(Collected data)
================================

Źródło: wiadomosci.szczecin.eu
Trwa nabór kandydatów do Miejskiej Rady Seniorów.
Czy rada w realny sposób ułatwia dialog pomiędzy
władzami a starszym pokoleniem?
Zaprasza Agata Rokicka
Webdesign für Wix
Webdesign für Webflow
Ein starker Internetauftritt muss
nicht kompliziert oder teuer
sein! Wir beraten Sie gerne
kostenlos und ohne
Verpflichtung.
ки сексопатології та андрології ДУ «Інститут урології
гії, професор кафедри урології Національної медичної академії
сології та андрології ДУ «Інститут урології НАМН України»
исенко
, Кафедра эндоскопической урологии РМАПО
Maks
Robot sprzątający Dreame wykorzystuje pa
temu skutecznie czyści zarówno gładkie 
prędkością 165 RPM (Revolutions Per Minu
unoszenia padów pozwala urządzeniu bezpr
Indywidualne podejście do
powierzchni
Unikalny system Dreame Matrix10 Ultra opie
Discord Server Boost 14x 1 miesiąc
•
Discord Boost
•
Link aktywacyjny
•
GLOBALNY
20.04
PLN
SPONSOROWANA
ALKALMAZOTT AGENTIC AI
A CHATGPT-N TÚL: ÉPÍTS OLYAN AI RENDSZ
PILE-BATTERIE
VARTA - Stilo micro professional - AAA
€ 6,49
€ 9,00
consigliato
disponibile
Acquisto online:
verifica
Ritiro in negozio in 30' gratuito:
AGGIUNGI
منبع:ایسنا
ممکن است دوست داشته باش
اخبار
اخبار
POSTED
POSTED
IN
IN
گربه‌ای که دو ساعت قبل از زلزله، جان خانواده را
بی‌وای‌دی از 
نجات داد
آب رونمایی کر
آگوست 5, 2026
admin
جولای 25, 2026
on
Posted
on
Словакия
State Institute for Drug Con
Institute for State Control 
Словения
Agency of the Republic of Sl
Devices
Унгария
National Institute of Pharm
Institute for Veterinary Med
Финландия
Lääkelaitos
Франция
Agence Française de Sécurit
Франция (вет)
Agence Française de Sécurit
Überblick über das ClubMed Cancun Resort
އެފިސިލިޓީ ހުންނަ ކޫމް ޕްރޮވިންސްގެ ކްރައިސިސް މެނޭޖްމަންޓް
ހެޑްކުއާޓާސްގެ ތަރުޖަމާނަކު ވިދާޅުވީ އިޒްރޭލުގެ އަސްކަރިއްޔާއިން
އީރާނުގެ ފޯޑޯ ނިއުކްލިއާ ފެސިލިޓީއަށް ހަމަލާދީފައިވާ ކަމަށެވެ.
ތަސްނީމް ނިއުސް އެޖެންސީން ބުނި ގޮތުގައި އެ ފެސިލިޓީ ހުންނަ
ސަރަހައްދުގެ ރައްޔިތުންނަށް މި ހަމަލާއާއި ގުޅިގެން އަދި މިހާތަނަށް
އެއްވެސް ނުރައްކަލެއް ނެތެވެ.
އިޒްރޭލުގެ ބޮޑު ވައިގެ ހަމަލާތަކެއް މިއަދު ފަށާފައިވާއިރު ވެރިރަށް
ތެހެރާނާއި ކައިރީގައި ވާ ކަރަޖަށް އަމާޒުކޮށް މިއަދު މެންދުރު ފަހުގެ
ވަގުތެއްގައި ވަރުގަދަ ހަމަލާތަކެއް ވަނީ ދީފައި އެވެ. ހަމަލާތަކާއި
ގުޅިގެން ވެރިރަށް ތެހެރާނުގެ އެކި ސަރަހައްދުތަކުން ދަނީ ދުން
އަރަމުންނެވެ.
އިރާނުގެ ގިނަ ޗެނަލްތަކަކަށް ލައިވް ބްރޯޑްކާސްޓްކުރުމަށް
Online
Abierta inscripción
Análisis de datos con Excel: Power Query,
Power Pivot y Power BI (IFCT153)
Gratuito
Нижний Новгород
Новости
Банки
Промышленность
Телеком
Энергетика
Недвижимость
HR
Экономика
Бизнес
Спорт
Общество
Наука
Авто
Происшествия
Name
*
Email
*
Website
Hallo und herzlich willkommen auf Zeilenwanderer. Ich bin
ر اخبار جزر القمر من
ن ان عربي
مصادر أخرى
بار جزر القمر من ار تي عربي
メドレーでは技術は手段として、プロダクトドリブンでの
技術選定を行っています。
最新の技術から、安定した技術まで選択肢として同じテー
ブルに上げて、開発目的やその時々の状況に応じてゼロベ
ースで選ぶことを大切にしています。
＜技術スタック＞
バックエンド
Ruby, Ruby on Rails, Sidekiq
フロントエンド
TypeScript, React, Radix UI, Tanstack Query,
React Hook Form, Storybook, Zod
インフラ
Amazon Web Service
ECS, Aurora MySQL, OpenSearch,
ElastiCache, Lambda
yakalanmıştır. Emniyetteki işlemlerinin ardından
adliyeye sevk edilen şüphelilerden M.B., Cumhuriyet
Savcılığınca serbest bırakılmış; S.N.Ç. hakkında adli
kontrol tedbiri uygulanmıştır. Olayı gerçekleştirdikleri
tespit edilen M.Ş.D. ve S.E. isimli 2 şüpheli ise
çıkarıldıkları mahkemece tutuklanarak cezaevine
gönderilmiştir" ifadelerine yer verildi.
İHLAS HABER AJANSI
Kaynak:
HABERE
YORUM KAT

================================

Work to be completed:
The data must be given again in full, exactly as written.

Task answer:
Źródło: wiadomosci.szczecin.eu
Trwa nabór kandydatów do Miejskiej Rady Seniorów.
Czy rada w realny sposób ułatwia dialog pomiędzy
władzami a starszym pokoleniem?
Zaprasza Agata Rokicka
Webdesign für Wix
Webdesign für Webflow
Ein starker Internetauftritt muss
nicht kompliziert oder teuer
sein! Wir beraten Sie gerne
kostenlos und ohne
Verpflichtung.
ки сексопатології та андрології ДУ «Інститут урології
гії, професор кафедри урології Національної медичної академії
сології та андрології ДУ «Інститут урології НАМН України»
исенко
, Кафедра эндоскопической урологии РМАПО
Maks
Robot sprzątający Dreame wykorzystuje pa
temu skutecznie czyści zarówno gładkie 
prędkością 165 RPM (Revolutions Per Minu
unoszenia padów pozwala urządzeniu bezpr
Indywidualne podejście do
powierzchni
Unikalny system Dreame Matrix10 Ultra opie
Discord Server Boost 14x 1 miesiąc
•
Discord Boost
•
Link aktywacyjny
•
GLOBALNY
20.04
PLN
SPONSOROWANA
ALKALMAZOTT AGENTIC AI
A CHATGPT-N TÚL: ÉPÍTS OLYAN AI RENDSZ
PILE-BATTERIE
VARTA - Stilo micro professional - AAA
€ 6,49
€ 9,00
consigliato
disponibile
Acquisto online:
verifica
Ritiro in negozio in 30' gratuito:
AGGIUNGI
منبع:ایسنا
ممکن است دوست داشته باش
اخبار
اخبار
POSTED
POSTED
IN
IN
گربه‌ای که دو ساعت قبل از زلزله، جان خانواده را
بی‌وای‌دی از 
نجات داد
آب رونمایی کر
آگوست 5, 2026
admin
جولای 25, 2026
on
Posted
on
Словакия
State Institute for Drug Con
Institute for State Control 
Словения
Agency of the Republic of Sl
Devices
Унгария
National Institute of Pharm
Institute for Veterinary Med
Финландия
Lääkelaitos
Франция
Agence Française de Sécurit
Франция (вет)
Agence Française de Sécurit
Überblick über das ClubMed Cancun Resort
އެފިސިލިޓީ ހުންނަ ކޫމް ޕްރޮވިންސްގެ ކްރައިސިސް މެނޭޖްމަންޓް
ހެޑްކުއާޓާސްގެ ތަރުޖަމާނަކު ވިދާޅުވީ އިޒްރޭލުގެ އަސްކަރިއްޔާއިން
އީރާނުގެ ފޯޑޯ ނިއުކްލިއާ ފެސިލިޓީއަށް ހަމަލާދީފައިވާ ކަމަށެވެ.
ތަސްނީމް ނިއުސް އެޖެންސީން ބުނި ގޮތުގައި އެ ފެސިލިޓީ ހުންނަ
ސަރަހައްދުގެ ރައްޔިތުންނަށް މި ހަމަލާއާއި ގުޅިގެން އަދި މިހާތަނަށް
އެއްވެސް ނުރައްކަލެއް ނެތެވެ.
އިޒްރޭލުގެ ބޮޑު ވައިގެ ހަމަލާތަކެއް މިއަދު ފަށާފައިވާއިރު ވެރިރަށް
ތެހެރާނާއި ކައިރީގައި ވާ ކަރަޖަށް އަމާޒުކޮށް މިއަދު މެންދުރު ފަހުގެ
ވަގުތެއްގައި ވަރުގަދަ ހަމަލާތަކެއް ވަނީ ދީފައި އެވެ. ހަމަލާތަކާއި
ގުޅިގެން ވެރިރަށް ތެހެރާނުގެ އެކި ސަރަހައްދުތަކުން ދަނީ ދުން
އަރަމުންނެވެ.
އިރާނުގެ ގިނަ ޗެނަލްތަކަކަށް ލައިވް ބްރޯޑްކާސްޓްކުރުމަށް
Online
Abierta inscripción
Análisis de datos con Excel: Power Query,
Power Pivot y Power BI (IFCT153)
Gratuito
Нижний Новгород
Новости
Банки
Промышленность
Телеком
Энергетика
Недвижимость
HR
Экономика
Бизнес
Спорт
Общество
Наука
Авто
Происшествия
Name
*
Email
*
Website
Hallo und herzlich willkommen auf Zeilenwanderer. Ich bin
ر اخبار جزر القمر من
ن ان عربي
مصادر أخرى
بار جزر القمر من ار تي عربي
メドレーでは技術は手段として、プロダクトドリブンでの
技術選定を行っています。
最新の技術から、安定した技術まで選択肢として同じテー
ブルに上げて、開発目的やその時々の状況に応じてゼロベ
ースで選ぶことを大切にしています。
＜技術スタック＞
バックエンド
Ruby, Ruby on Rails, Sidekiq
フロントエンド
TypeScript, React, Radix UI, Tanstack Query,
React Hook Form, Storybook, Zod
インフラ
Amazon Web Service
ECS, Aurora MySQL, OpenSearch,
ElastiCache, Lambda
yakalanmıştır. Emniyetteki işlemlerinin ardından
adliyeye sevk edilen şüphelilerden M.B., Cumhuriyet
Savcılığınca serbest bırakılmış; S.N.Ç. hakkında adli
kontrol tedbiri uygulanmıştır. Olayı gerçekleştirdikleri
tespit edilen M.Ş.D. ve S.E. isimli 2 şüpheli ise
çıkarıldıkları mahkemece tutuklanarak cezaevine
gönderilmiştir" ifadelerine yer verildi.
İHLAS HABER AJANSI
Kaynak:
HABERE
YORUM KAT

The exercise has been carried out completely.